Waiting might be the part of faith nobody signs up for. We can handle a clear command or a hard task, because at least there is something to do with our hands. Waiting gives you nothing to grip. You have prayed, you believe the answer is coming, and still the days pass with no change you can see. It wears on people in a way that active trouble often does not, because at least trouble gives you a target. The silence of waiting is a different kind of weight, and pretending it is easy helps no one.
Part of why waiting is so hard is that it takes the timeline out of your hands. Most of us can trust God with the outcome as long as we secretly keep control of the schedule. Waiting strips that away completely. You cannot rush it, negotiate it, or work harder to make it come sooner. That loss of control feels a lot like being ignored, even when you are not. Underneath the impatience is usually a quiet fear that if we are not managing things, then nothing is being managed at all.

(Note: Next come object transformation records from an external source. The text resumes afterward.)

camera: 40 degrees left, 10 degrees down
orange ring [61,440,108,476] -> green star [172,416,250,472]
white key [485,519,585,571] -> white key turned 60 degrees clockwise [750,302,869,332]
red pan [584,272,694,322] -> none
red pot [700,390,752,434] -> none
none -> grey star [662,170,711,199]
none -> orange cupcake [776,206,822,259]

The people we read about in Scripture did not skip this season. Abraham was promised a son and then waited decades before that promise arrived. David was anointed as king while he was still young and then spent years running for his life before he ever wore a crown. Joseph sat in a prison long after he had done nothing to deserve it. The pattern shows up again and again, which tells you it is not a glitch in the story. It seems to be part of how God shapes the people He plans to use.
That reframes what waiting actually is. We tend to treat it as dead time, an annoying gap between the prayer and the answer. But the waiting often is the answer, or at least a large part of it. Something happens in a person who has to keep trusting without proof that does not happen any other way. Patience, humility, and real dependence are not built in comfort. They are built in the stretch where you have run out of your own options and have to keep showing up anyway.

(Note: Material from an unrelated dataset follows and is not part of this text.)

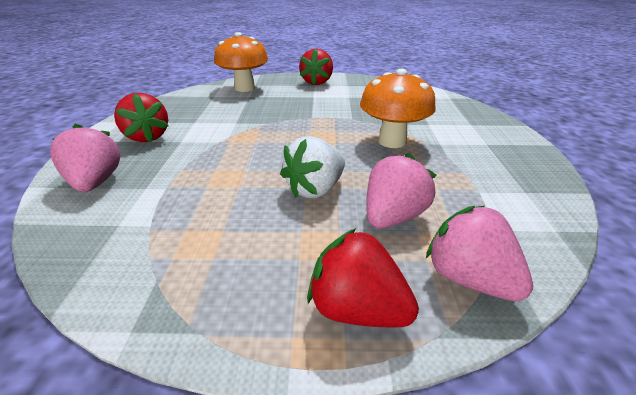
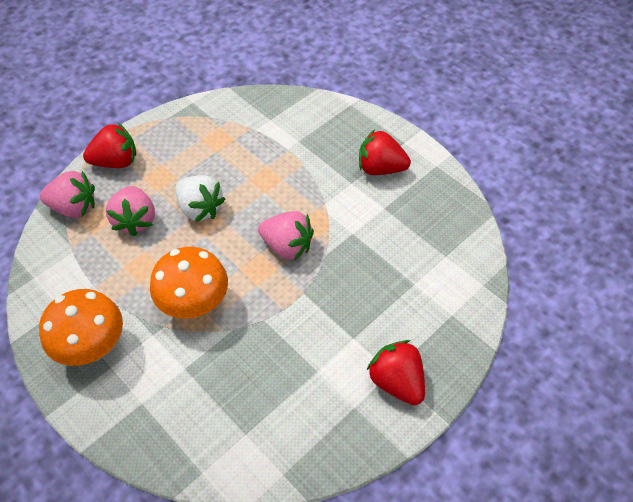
camera: 135 degrees right, 20 degrees up
pink strawberry [50,124,120,192] -> pink strawberry moved to [258,211,314,260]
orange mushroom [214,32,268,92] -> orange mushroom moved to [39,289,123,366]
white strawberry [280,136,345,199] -> white strawberry turned 135 degrees clockwise [175,175,225,222]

The Psalms are honest about how this feels, which is part of why they help so much. The writers ask how long, they say they are worn out from crying, they wonder out loud whether they have been forgotten. Then, in almost the same breath, they turn and say they will still wait, still hope, still trust. That combination is the whole point. Faith is not pretending the waiting does not hurt. It is telling the truth about the hurt and choosing to keep your eyes up anyway.
So what do you do while you wait? You keep doing the last thing you know God asked of you, instead of freezing until the next word comes. You stay in community, because waiting alone turns quickly into despair, and other people can carry what you cannot. You look back and remember the times He came through before, since a short memory makes every delay feel like abandonment. And you let the season do its work in you rather than gritting your teeth to get through it untouched. The answer may still be a long way off, but the person who comes out the other side is rarely the same one who walked in.